How much longer do you want to hang on to those containers of yucky stuff that have been taking up space in the cellar? Don’t forget the hazardous waste pickup at the Chappy Community Center tomorrow, Saturday, July 21. Volunteers will be there bright and early at 7 a.m. until 8:30 a.m. sharp to collect household chemicals, old oil paint and small quantities of bad gasoline and used motor oil (the recycling center charges $1 a gallon for the used motor oil). The idea is to keep these materials out of the regular waste stream and out of the ground water. Sorry, they can’t take tires or water-based paint. Pimpneymouse Farm is providing a pickup truck to haul the hazardous waste to the Edgartown collection site.
Anybody who knows Nelson Jones knows what a stickler for details he is.
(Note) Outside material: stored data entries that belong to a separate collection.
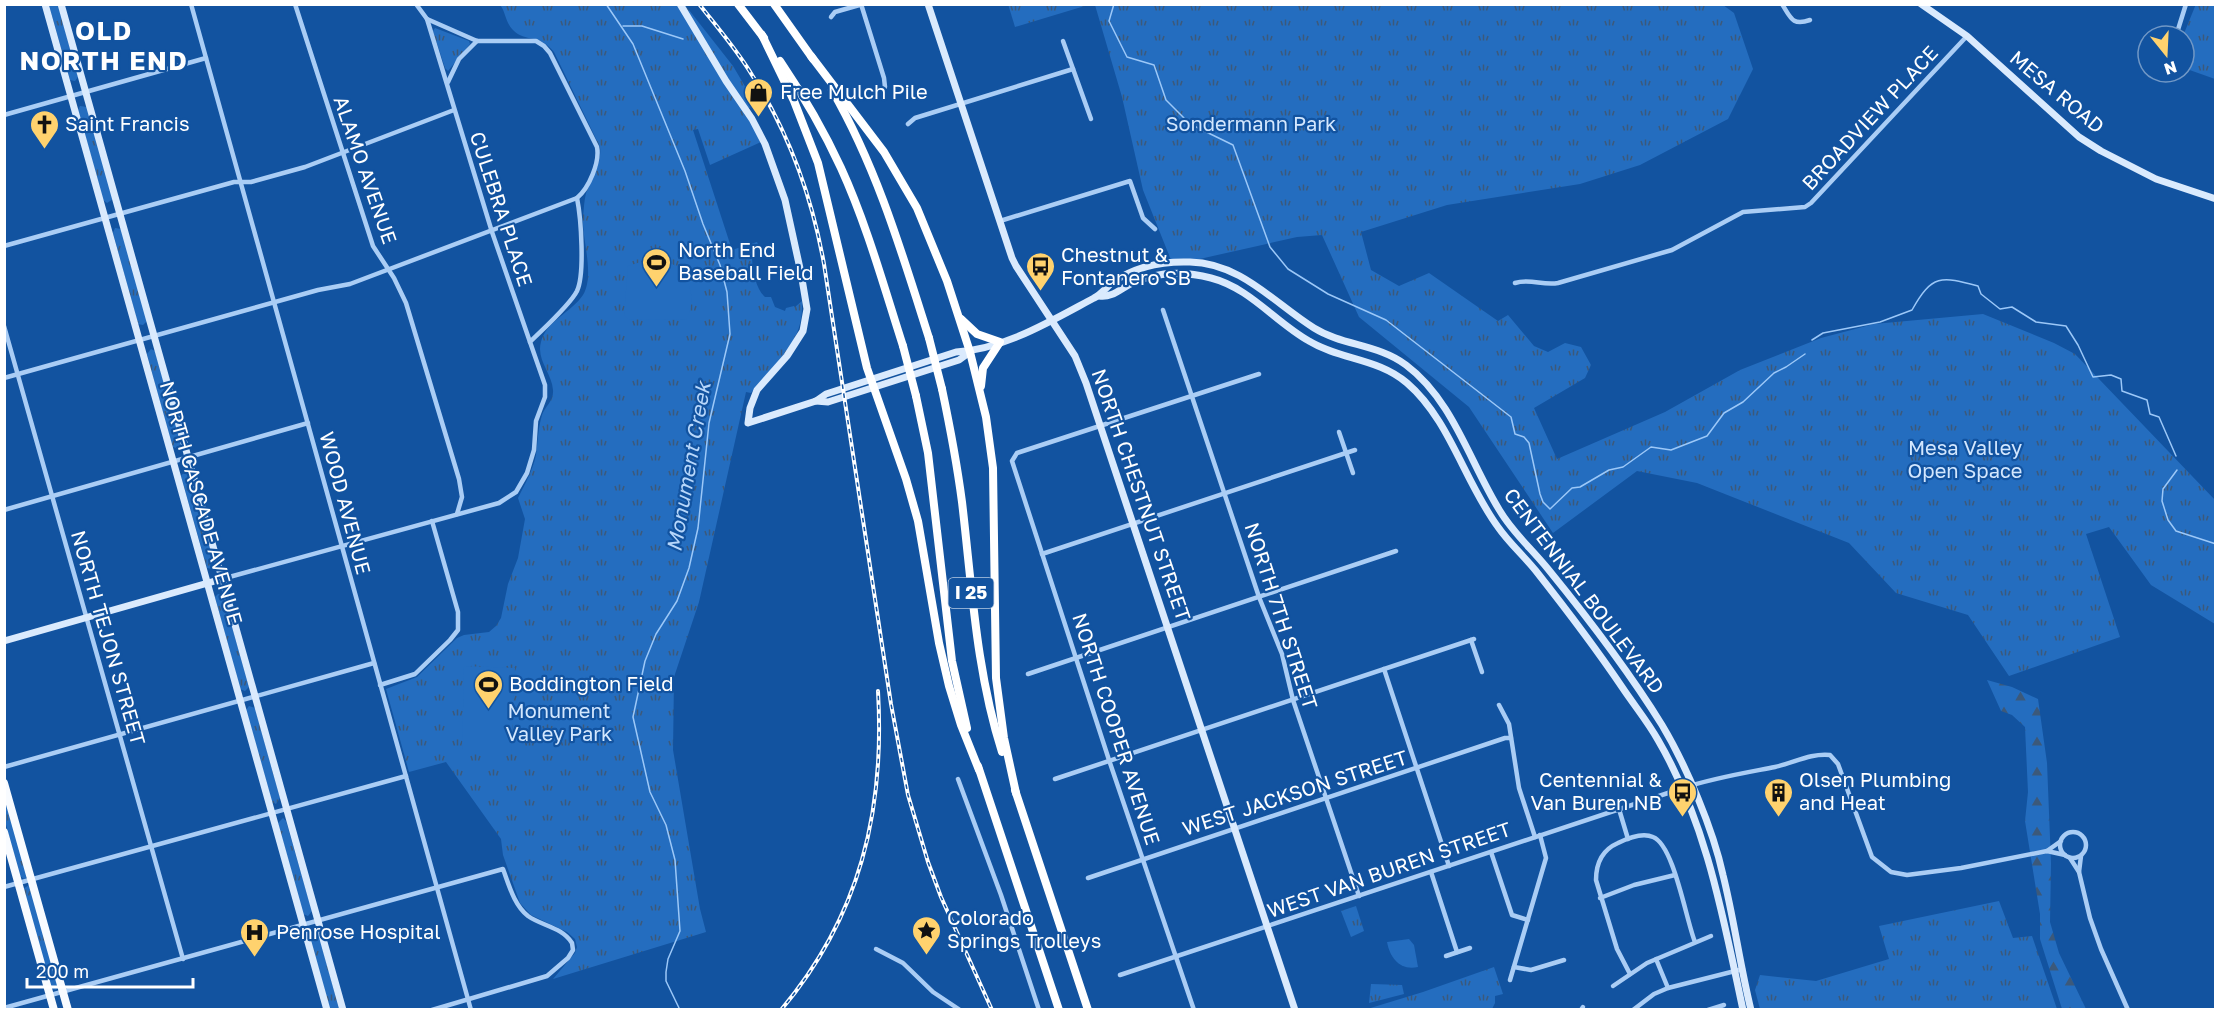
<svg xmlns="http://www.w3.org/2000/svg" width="2220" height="1014" font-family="'Golos Text',sans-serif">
<defs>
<pattern id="grass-tufts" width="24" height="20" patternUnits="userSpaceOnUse" patternTransform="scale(1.5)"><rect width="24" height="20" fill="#246dbf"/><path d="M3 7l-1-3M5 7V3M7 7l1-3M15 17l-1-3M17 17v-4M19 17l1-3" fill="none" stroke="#3c597a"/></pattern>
<pattern id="forest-firs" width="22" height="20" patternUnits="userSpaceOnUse" patternTransform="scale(1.5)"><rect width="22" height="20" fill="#246dbf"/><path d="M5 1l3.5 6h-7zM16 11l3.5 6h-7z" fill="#3c597a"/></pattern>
</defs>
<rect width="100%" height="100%" fill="#1253a0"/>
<g fill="url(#grass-tufts)">
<path d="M1008,4h80v1l-73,22z"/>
<path d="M2196,4l19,1v74l-31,-11 -1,-32z"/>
<path d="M49,5h9l20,72 -3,4 -5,-1z"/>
<path d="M500,5h185l48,61 23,39 -12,5 17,32 -51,23 -12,-36 -5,1 39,120 25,-8 2,4 -6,4c-3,12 2,39 12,47h6l4,10 10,4 1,-3 8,-2 1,1 7,-6c2,44 -27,60 -51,92l-5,-1 -47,210 -25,75 -1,73 27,159 6,23 -153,47 22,-26 2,-6 -2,-8 -8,-7 -36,-17 -11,-12 -17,-48 -2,-16 -55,-77 -37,10 -23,-83 31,-12 40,-39 7,-3 25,-3 7,-6 5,-8 7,-34 10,-26 7,-39 -7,-21c7,-14 15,-28 18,-43 2,-14 2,-27 6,-40 3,-9 12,-14 11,-25 -1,-17 -17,-30 -12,-48 5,-21 31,-30 42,-47 12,-20 -1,-55 0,-77 1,-9 1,-19 4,-28 6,-14 15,-27 13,-43l-46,-95c-15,-19 -28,-9 -41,-22 -8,-8 -7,-18 -13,-25z"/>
<path d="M1095,5h628l11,8 19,56 -25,50 -88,46 -60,19 -133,21 -86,27 10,38 28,16 30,-13 69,48 10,-6 26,31 14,6 17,-9 16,4 10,18 -6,13 -51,30 23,51 108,-47 75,-42 81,-32 53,-14 109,-10 71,29 21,11 140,146v124l-64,-39 -42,-58 -23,7 34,103 -111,39 -41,-61 -72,-22 -47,-50 -152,-60 -60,-12 -84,62 -84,-126 -110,-90 -37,-82 -25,2 -124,28 -30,-75 -21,-93z"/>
<path d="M435,28l34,13 1,3 -22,27 -3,-3 -12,-37z"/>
<path d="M80,106l7,1 26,92 -6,4 -4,-3 -25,-90z"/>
<path d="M115,228l6,1 26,92 -4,4 -5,-1 -25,-91z"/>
<path d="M151,349l4,2 26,93 -4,4 -5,-1 -25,-93z"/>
<path d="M184,472l5,1 26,92 -3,4 -5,-1 -26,-92z"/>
<path d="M218,594l5,1 26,92 -4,4 -5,-2 -25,-92z"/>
<path d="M249,706l6,2 25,90 -4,6 -4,-2 -26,-92z"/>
<path d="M4,792l23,85 -3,2 -4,-3 -15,-55z"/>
<path d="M283,818l3,3 26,90 -4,5 -5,-2 -25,-91z"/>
<path d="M29,885l30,101 -3,4 -5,-1 -28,-100z"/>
<path d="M1999,901l14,37 19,-2 25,73h-297l-5,-19 5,-15 56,6 73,-22 -10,-33z"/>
<path d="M1356,906l8,25 -13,6 -10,-26z"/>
<path d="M314,930l4,2 21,77h-9l-21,-73 2,-5z"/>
<path d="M1494,967l9,27 -8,2v7l-3,6 -128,1 59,-18z"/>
<path d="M1371,984l31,1 2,9 -35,9z"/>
</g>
<path fill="url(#forest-firs)" d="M1987,680l25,7 26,12 9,64 4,100 -1,59 9,31 27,56h-24l-22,-70v-25l-15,-93 3,-29 -3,-65 -13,-12 -11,-4z"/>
<g fill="#246dbf">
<path d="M656,257c27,5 45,37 30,63l-58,-1 -4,-4 4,-49z"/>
<path d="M464,666l51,2 -4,83h-49z"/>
<path d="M1409,939l5,6 4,22c-18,4 -28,-9 -31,-25z"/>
</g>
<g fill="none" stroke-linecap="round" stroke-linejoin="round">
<g stroke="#9cc8f8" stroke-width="1.5">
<path d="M606,4l27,40 52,127 18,53 17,41 7,27 3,42 -21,89 -11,105 -9,40 -12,33 -21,33 -11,27 -12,56 17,75 16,33 9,35 5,71 -12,28 -2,13v9l14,29"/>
<path d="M1114,4l-5,17 18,36 27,8 12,35 24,24 43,21 37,102 18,22 40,25 58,26 125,97 4,17 9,3 5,6 11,51 3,8 7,7 22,-21 8,-1 29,-17 14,-3 28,-20 20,3 36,-14 17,-23 19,-11 31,-29 12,-6 19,-13"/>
<path d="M623,26h19l41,13"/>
<path d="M1812,340l11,-7 57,-11 32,-12c20,-36 29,-34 66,-24l3,8 19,15 12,-2 24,15 30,4 12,19 15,32 18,-2 10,4 1,12 25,9 3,14 9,3 17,39"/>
<path d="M2177,470l-14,19 -1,12 6,19 8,11 40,13"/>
</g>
<g stroke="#aacdf5" stroke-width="4.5">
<path d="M191,4l280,1006"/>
<path d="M295,4l78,242 21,32 12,25 53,176 3,18 -5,17"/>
<path d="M861,4l23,74 1,9"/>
<path d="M1782,4c9,14 10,22 28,16"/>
<path d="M831,17l4,-5 28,-8"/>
<path d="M427,19l65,213 38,110"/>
<path d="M2176,36l10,-32"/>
<path d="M1063,41l28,78"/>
<path d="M2146,56h2"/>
<path d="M448,82l11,-23 18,-18"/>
<path d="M4,115l202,-57"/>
<path d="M908,124l7,-6 158,-49"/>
<path d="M1000,221l130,-40 13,37 12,11"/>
<path d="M4,246l230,-64h17l54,-15 149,-57"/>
<path d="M1515,283c15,-5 28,3 43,0l114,-33 71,-38 62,-5 6,-4 156,-167"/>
<path d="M1163,310l96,287 23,57 11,46 66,196"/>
<path d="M4,326l179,633"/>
<path d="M4,378l314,-88 32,-6 227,-86"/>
<path d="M1339,432l14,41"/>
<path d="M4,510l304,-87"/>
<path d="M1042,554l313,-104"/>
<path d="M222,579l277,-76 17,-11 11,-19 7,-23 2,-29 9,-24v-12l-15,-43c12,-12 40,-37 47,-51 8,-17 4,-73 0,-93 12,-10 23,-36 20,-51l-47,-94 -6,-7 -8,-5h-59l-50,-22 -11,-15"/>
<path d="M1471,640l11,32"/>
<path d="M1384,669l65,197"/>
<path d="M1028,674l368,-123"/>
<path d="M380,685l35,-11 35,-34 8,-10v-18l-26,-91"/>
<path d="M1499,705l10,19 10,64 16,49"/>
<path d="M4,767l370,-104"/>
<path d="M958,779l43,116 38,115"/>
<path d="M1055,779l419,-140"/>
<path d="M1619,809l9,30"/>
<circle cx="2073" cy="845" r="13"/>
<path d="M2047,851l14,-10"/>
<path d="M1491,852l21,63 16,5"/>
<path d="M2070,858l9,14 11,46 11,31 27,61"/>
<path d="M1431,872l26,80"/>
<path d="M2079,872l2,-16"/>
<path d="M1088,878l417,-140h6"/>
<path d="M4,887l402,-111"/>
<path d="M1600,898l34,-13 41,-10"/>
<path d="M876,949l27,14 30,29 27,18"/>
<path d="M1446,956l24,-8"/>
<path d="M1656,959l12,29"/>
<path d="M1514,967l17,3 33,-10"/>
<path d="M1630,974l-13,-25 -21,-69c0,-17 6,-30 22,-37 10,-5 24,-11 35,-6 21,8 33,83 42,105"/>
<path d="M1120,975l563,-187c30,-10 61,-15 92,-21 19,-4 35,-14 55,-12l8,9 34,93 19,15 16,3 54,-7 86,-17 18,4"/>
<path d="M1510,980l36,-122 -6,-23"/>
<path d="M1613,986l34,-23 64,-27"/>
<path d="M4,1008l499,-139c6,16 11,36 25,47 14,10 34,11 44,27l1,7 -5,8 -21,18 -115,34"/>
<path d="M1194,1010l-85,-250 -97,-299 5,-8 242,-79"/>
<path d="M1581,1010l2,-3"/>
<path d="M1633,1010l21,-16 14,-6 75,-19"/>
<path d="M1708,1010l16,-5"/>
</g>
<g stroke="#daeafd" stroke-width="7">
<path d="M45,4l282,1006"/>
<path d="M61,4l282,1006"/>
<path d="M680,4l46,77 26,38 13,25 20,56 16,73 6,36 -4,22 -16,25 -30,34 -7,18 -2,15 68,-22 10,-7 130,-42c49,-3 95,-31 138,-54 8,-4 12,-11 19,-16 23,-16 49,-21 77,-20 51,1 84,41 124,66 29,18 64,16 92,37 47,35 64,98 94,146 13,22 32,38 48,58 40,49 80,101 114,156 24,40 51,104 61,150 11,44 17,90 28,135"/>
<path d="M928,4l84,254 4,8 59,90 11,27 209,627"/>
<path d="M1921,4l46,32 112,101 22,14 55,28 60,20"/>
<path d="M1099,296c13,2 21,-7 33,-13 25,-11 53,-12 79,-5 39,10 64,44 98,63 31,19 69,17 98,42 43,37 57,98 91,144 11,16 26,29 38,44 30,38 59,76 86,116 12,18 26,35 36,53 49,84 65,177 85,270"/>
<path d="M816,401l12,1 131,-42 11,-8"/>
<path d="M4,641l218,-62"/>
</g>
<g stroke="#f8fbff" stroke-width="8">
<path d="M4,783l64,227"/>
<path d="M4,832l50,178"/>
</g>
<g stroke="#fff" stroke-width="8">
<path d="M738,4l26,34"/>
<path d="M774,4l39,55"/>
<path d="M762,35l32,66 24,62 49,205 39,111 12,42 21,122 10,43 12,39 18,45"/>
<path d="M811,56l73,96 33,56 30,73 23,71 16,65 7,51 3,210 8,60 12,55"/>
<path d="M780,61c23,34 44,70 61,107 26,57 43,119 62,178"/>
<path d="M832,90c45,78 70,163 97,248"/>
<path d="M961,319l16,15 23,8 -17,26 -2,18"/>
<path d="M942,389c8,38 15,75 20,113 10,84 14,169 40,250"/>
<path d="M916,396l12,57 24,208 15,67"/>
<path d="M978,766l81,244"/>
<path d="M1015,790l73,220"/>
</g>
<defs>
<g id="rail">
<path d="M699,4c18,23 38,46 53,71 37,58 60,122 72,189l67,440 17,91 20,67 13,35 51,113"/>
<path d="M781,1010c79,-94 104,-198 97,-319"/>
</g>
</defs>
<use href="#rail" stroke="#fff" stroke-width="4"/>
<use href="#rail" stroke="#1253a0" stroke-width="1.5" stroke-dasharray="4.5" stroke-linecap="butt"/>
<g stroke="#fff" stroke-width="8">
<path d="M929,338l13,51"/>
<path d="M903,346l13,50"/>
</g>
</g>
<defs>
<symbol id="shop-pin" viewBox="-11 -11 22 30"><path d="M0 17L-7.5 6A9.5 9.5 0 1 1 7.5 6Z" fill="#ffd26e" stroke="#1253a0"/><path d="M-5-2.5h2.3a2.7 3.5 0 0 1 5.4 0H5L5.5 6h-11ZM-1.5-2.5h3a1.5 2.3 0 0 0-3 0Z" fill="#111"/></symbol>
<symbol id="church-pin" viewBox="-11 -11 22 30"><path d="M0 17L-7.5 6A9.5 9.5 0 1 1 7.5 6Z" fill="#ffd26e" stroke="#1253a0"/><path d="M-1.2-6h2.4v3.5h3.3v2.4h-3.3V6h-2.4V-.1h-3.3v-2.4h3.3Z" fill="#111"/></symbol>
<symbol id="stadium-pin" viewBox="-11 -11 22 30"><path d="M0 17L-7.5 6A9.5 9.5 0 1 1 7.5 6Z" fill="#ffd26e" stroke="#1253a0"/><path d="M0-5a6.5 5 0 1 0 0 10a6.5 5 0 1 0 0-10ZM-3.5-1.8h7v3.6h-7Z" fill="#111"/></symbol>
<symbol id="bus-pin" viewBox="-11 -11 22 30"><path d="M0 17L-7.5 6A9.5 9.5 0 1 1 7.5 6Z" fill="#ffd26e" stroke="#1253a0"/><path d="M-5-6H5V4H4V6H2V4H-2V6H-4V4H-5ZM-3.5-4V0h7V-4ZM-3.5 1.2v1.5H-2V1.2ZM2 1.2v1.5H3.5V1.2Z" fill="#111"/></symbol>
<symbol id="building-pin" viewBox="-11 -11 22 30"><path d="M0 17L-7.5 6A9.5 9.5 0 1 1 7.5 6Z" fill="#ffd26e" stroke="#1253a0"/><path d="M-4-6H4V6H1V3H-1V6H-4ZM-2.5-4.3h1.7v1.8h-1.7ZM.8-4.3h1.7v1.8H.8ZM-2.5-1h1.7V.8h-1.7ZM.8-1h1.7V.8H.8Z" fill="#111"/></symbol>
<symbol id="sight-pin" viewBox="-11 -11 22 30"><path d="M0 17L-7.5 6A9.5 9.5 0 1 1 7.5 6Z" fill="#ffd26e" stroke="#1253a0"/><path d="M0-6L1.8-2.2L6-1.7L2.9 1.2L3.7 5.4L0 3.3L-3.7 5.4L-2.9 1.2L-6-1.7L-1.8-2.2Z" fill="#111"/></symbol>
<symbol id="hospital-pin" viewBox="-11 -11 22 30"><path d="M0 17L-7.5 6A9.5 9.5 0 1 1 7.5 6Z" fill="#ffd26e" stroke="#1253a0"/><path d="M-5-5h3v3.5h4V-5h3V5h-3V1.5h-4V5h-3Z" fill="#111"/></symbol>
</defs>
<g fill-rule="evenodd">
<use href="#shop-pin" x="742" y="76" width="33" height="45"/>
<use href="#church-pin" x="28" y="108" width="33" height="45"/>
<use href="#stadium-pin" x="640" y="246" width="33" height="45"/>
<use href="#bus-pin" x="1024" y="250" width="33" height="45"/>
<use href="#stadium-pin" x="472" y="668" width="33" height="45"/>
<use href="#bus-pin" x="1666" y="776" width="33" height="45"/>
<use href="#building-pin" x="1762" y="776" width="33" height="45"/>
<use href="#sight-pin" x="910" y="914" width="33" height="45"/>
<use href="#hospital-pin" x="238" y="916" width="33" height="45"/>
</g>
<g text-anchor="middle" stroke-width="4.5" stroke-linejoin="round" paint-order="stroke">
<rect fill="#1253a0" stroke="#b8cbe2" stroke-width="1.5" x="948.5" y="578" width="45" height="30" rx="4.5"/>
<g font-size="18" font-weight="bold" fill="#fff">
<text x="971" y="599">I 25</text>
</g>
<g font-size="20" fill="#fff" stroke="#1253a0" text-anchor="start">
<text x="780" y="99">Free Mulch Pile</text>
<text x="65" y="131">Saint Francis</text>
<text x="678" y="257">North End<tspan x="678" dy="23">Baseball Field</tspan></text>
<text x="1061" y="262">Chestnut &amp;<tspan x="1061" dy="23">Fontanero SB</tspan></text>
<text x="509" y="691">Boddington Field</text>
<text x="1662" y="787" text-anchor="end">Centennial &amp;<tspan x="1662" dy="23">Van Buren NB</tspan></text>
<text x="1799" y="787">Olsen Plumbing<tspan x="1799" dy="23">and Heat</tspan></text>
<text x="947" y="925">Colorado<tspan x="947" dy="23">Springs Trolleys</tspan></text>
<text x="276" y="939">Penrose Hospital</text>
</g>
<g font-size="20" fill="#fff" stroke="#1253a0">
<text transform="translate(2057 92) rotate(40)" y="7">MESA ROAD</text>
<text transform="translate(1870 118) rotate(-47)" y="7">BROADVIEW PLACE</text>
<text transform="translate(365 170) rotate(71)" y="7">ALAMO AVENUE</text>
<text transform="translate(501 209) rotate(72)" y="7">CULEBRA PLACE</text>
<text transform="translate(1141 495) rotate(71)" y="7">NORTH CHESTNUT STREET</text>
<text transform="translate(201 503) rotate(74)" y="7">NORTH CASCADE AVENUE</text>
<text transform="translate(345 503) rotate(75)" y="7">WOOD AVENUE</text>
<text transform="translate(1584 591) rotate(53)" y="7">CENTENNIAL BOULEVARD</text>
<text transform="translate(1281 616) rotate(72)" y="7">NORTH 7TH STREET</text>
<text transform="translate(108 638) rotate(74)" y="7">NORTH TEJON STREET</text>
<text transform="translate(1116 729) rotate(72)" y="7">NORTH COOPER AVENUE</text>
<text transform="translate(1295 793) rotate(-18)" y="7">WEST JACKSON STREET</text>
<text transform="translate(1389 870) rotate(-19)" y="7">WEST VAN BUREN STREET</text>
</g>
<g font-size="20" fill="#d3e7fe" stroke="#1253a0">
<text x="1251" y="131">Sondermann Park</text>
<text x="1965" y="455">Mesa Valley<tspan x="1965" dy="23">Open Space</tspan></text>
<text x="559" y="718">Monument<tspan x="559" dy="23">Valley Park</tspan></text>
</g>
<g font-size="21" font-style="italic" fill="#b7d7fb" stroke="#1253a0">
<text transform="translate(689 467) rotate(-80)" y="7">Monument Creek</text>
</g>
<g font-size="26" font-weight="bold" letter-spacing="1.5" fill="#fff" stroke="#1253a0">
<text x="104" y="40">OLD<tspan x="104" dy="30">NORTH END</tspan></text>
</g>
</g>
<rect width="2220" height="1014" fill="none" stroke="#ffffff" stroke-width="12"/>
<g transform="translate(2166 54) rotate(162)"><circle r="28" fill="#1253a0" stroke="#7198c6" stroke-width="1.5"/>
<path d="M0-4.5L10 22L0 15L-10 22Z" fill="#ffd26e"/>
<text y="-9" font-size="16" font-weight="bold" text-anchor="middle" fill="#ffffff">N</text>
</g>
<path d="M27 978v9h166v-9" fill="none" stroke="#ffffff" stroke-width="3"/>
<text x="36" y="978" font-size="18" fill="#ffffff" stroke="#1253a0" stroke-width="4.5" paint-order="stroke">200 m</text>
</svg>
But you have to ask yourself what he was thinking about while cutting hay in the roadside field at Pimpneymouse Farm. He left that uncut half standing intentionally to provide habitat for bobolinks and grasshopper sparrows. During mating season the male bobolink has a white back and a black underside which is unique in the American bird world. He also wears a fuzzy yellow hat. I guess the bobolink ladies like goofy-looking guys. Google bobolink and see for yourself. The grasshopper sparrow is equally interesting. This bird is so secretive that its migratory patterns are not thoroughly understood and its song is so shrill that humans often miss hearing it during bird counts.
My mother spent her childhood summers on the Chappaquiddick shore of Edgartown harbor in a house that was washed away in the hurricane of 1938. The house was on pilings right on the beach at the base of the bluff just below the last house on Caleb’s Pond Road. The remains of the pilings were still there 10 years ago. The twin to that beach house still exists halfway back along the shoreline to the ferry point.
Got ticks? Tell it to Dick Johnson. He’ll come right to your yard and commiserate with you about how bad it is. Then he will actually quantify your misery for you (count the ticks) and even tell you what you can do to keep your yard out of the Guinness Book of World Records as the yard with the most ticks ever. But even if you don’t see any ticks or signs of ticks, I’ll bet you that he can find at least a few around the edges of your lawn or paths.